Coordination chemistry underpins chelation therapy for metal poisoning, magnetic-resonance contrast agents based on gadolinium complexes, platinum anticancer drugs, and a vast range of industrial catalysts, dyes, and analytical reagents.

History

Coordination chemistry began with Alfred Werner's 1893 coordination theory, which explained the structures and isomerism of cobalt ammine complexes and earned him the 1913 Nobel Prize.
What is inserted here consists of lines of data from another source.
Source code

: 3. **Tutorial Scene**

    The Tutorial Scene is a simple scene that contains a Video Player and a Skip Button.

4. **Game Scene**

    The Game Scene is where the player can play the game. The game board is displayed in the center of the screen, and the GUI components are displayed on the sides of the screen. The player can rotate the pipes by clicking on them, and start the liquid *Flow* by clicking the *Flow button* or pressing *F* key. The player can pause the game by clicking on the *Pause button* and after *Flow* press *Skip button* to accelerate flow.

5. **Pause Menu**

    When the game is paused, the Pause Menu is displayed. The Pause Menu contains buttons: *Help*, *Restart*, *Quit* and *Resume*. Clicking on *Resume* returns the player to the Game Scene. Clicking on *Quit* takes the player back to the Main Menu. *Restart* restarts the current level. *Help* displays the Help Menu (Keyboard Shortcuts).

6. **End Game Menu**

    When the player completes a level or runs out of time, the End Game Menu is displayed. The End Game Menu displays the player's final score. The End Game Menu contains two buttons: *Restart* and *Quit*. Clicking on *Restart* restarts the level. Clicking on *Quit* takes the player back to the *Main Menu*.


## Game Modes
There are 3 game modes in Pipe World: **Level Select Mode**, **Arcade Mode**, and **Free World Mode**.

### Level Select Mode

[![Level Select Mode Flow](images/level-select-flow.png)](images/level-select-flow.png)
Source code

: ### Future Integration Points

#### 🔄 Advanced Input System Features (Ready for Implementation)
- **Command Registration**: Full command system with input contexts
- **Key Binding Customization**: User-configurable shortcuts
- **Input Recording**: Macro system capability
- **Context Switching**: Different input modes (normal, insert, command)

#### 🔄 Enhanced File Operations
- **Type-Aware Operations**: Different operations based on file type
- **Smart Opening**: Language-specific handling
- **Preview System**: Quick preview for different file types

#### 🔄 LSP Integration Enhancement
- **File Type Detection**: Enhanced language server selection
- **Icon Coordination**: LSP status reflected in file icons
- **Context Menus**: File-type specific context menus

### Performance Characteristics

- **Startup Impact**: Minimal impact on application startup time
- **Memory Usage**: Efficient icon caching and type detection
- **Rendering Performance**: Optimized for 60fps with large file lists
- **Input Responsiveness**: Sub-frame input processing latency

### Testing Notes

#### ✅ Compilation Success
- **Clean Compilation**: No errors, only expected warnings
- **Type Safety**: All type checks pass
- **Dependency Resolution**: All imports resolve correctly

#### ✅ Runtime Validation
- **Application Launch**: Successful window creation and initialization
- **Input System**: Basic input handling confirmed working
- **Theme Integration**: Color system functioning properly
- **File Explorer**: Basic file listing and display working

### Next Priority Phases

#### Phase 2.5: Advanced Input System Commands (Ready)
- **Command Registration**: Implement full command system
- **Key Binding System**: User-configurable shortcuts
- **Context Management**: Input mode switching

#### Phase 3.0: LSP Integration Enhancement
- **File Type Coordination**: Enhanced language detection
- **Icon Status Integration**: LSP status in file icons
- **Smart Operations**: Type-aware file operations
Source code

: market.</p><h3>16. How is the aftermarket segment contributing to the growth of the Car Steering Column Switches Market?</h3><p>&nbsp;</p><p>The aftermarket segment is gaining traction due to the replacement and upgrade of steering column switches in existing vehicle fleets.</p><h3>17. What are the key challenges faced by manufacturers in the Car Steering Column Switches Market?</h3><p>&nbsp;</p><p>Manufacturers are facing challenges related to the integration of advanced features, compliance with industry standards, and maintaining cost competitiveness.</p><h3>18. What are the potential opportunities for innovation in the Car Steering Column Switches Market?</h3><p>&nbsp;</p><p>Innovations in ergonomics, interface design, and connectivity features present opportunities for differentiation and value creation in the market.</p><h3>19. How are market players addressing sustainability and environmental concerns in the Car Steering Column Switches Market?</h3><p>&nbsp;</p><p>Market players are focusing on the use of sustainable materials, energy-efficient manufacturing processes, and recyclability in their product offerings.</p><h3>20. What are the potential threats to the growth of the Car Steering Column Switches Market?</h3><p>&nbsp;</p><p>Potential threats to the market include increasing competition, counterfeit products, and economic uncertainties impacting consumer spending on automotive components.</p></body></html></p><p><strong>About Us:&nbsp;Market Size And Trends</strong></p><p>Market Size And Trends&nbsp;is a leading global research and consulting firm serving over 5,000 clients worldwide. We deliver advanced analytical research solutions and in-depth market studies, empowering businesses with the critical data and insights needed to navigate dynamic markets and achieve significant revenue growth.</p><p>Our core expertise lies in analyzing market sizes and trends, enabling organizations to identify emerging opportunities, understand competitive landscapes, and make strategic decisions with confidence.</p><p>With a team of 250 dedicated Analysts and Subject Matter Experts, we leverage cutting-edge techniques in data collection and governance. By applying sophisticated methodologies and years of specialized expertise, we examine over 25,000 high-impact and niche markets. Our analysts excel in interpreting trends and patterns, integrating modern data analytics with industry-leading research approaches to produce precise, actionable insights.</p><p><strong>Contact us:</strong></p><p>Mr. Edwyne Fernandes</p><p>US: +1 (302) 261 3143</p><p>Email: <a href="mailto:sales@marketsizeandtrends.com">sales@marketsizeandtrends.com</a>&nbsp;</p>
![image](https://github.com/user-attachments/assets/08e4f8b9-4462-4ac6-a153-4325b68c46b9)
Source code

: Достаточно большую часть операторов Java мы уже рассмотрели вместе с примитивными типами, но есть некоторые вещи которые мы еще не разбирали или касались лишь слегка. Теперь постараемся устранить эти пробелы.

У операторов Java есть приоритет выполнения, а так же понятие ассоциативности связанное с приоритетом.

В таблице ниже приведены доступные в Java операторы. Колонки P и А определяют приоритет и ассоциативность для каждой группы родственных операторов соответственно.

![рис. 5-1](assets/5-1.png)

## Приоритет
Bethe and Van Vleck developed crystal-field and ligand-field theory in the 1930s, and Taube's mid-twentieth-century studies of substitution and electron-transfer mechanisms placed the reactivity of complexes on a quantitative footing.

Key figures

Alfred Werner
Hans Bethe
John Hasbrouck van Vleck
Henry Taube

Seminal works

werner1893
weller2018
cotton1999

Frequently asked questions

Why are some transition-metal complexes brightly coloured while others are nearly colourless?: Colour arises from electronic transitions between split d orbitals; complexes with a d0 or d10 configuration, or with very large or very small splittings, have no accessible d–d transitions in the visible range and appear pale or colourless.
What is the difference between a labile and an inert complex?: Lability and inertness are kinetic descriptions of how fast ligands exchange: labile complexes substitute rapidly while inert ones react slowly, and this is independent of thermodynamic stability, so a complex can be both thermodynamically stable and kinetically labile.